Exercise prompt
Copy the records word for word, starting at the line that contains "Which box is" and stopping after the line that contains "What is the sum". Omit the pictures.

Segment Start: Recorded information

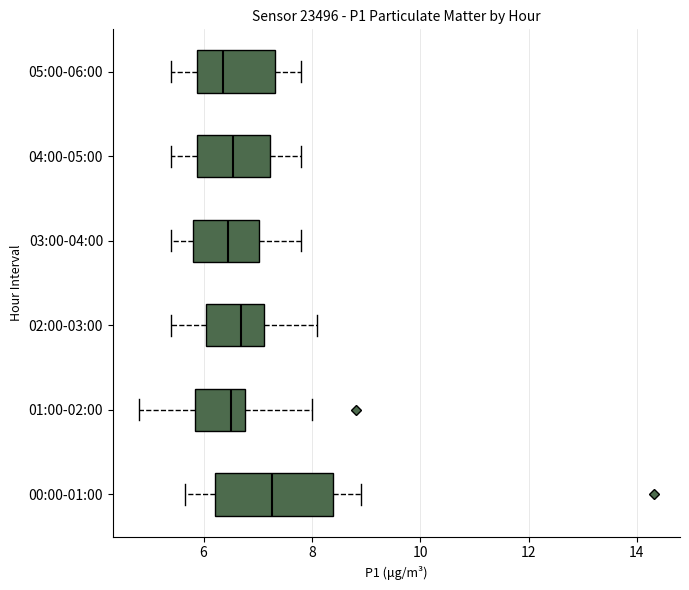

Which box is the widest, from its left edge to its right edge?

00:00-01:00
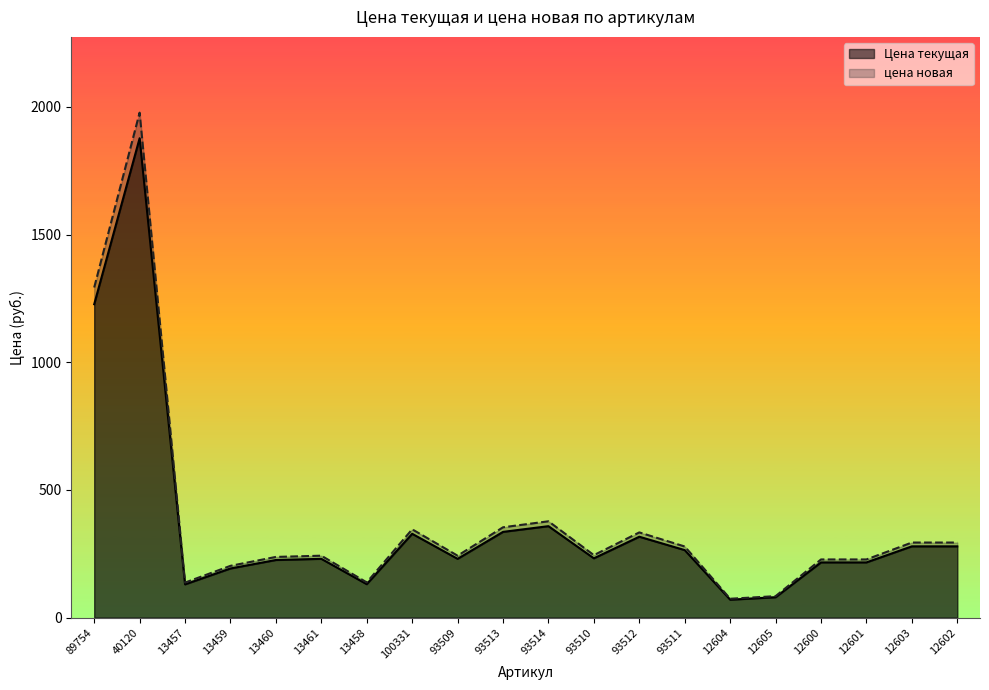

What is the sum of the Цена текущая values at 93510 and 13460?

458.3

Segment End: Recorded information
Segment Start: Recorded information

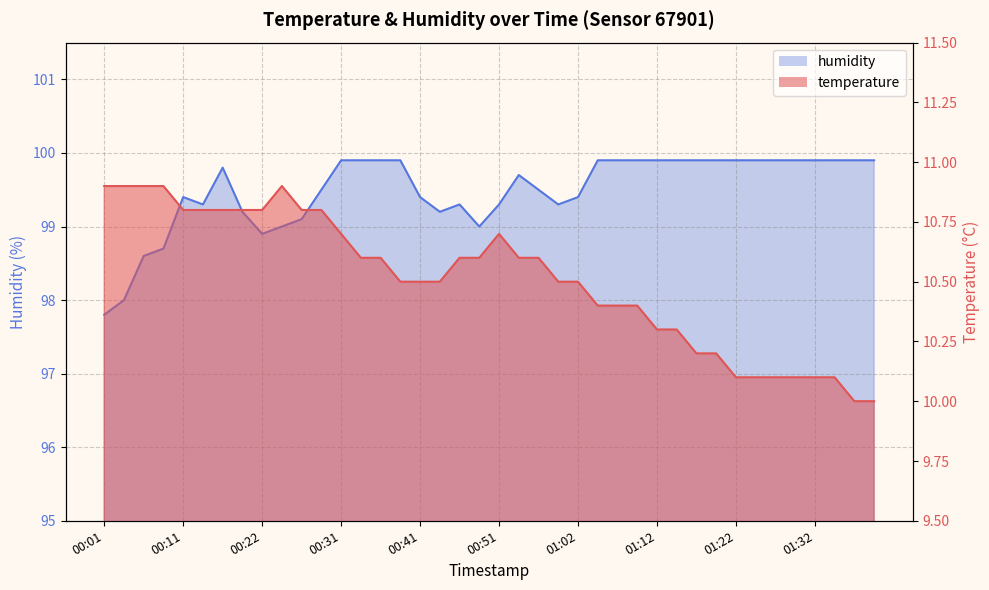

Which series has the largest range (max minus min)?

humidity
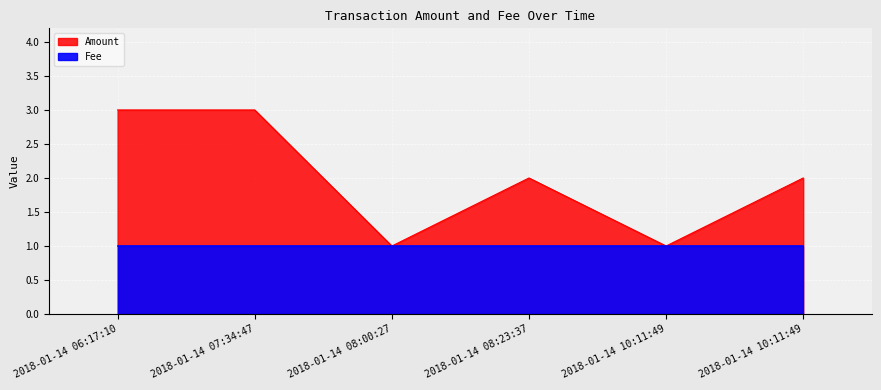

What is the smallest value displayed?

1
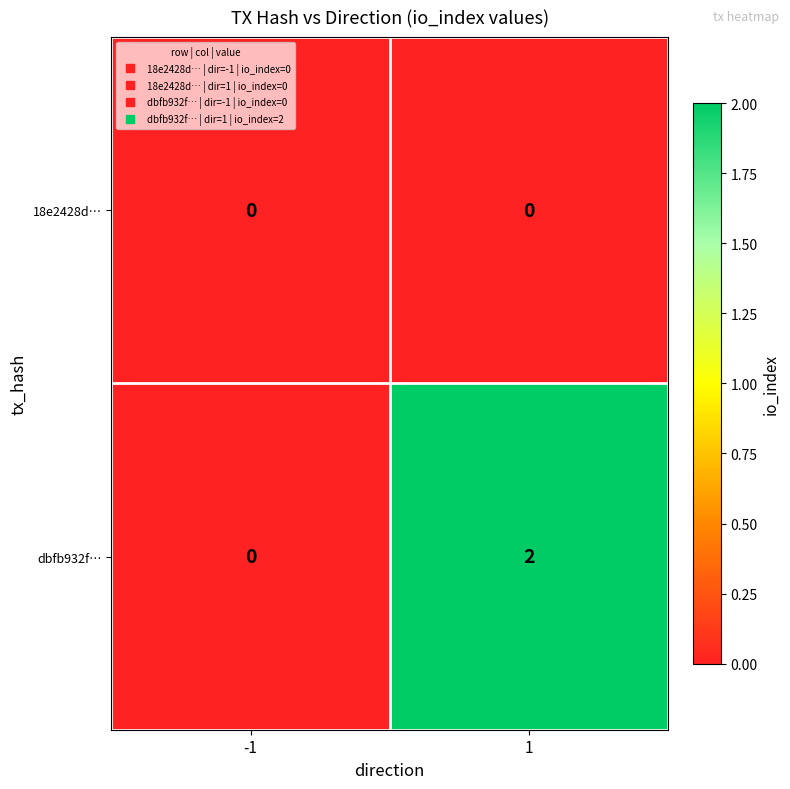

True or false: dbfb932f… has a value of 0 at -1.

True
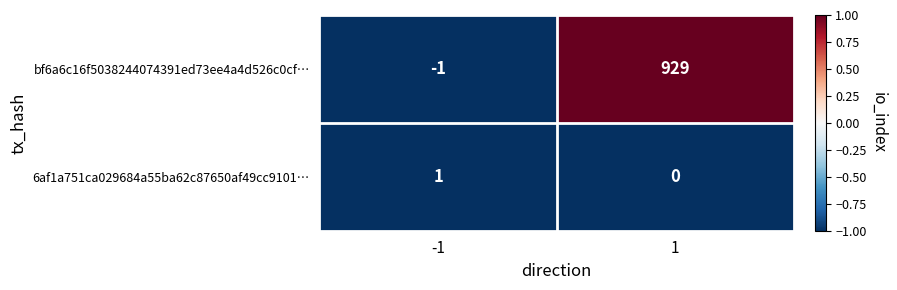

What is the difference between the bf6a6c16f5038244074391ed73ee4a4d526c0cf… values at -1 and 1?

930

Segment End: Recorded information
Segment Start: Recorded information

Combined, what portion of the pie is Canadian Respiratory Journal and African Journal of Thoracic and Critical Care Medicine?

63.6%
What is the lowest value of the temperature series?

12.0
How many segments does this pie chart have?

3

Segment End: Recorded information

Task result
Which box is the widest, from its left edge to its right edge?

00:00-01:00

What is the sum of the Цена текущая values at 93510 and 13460?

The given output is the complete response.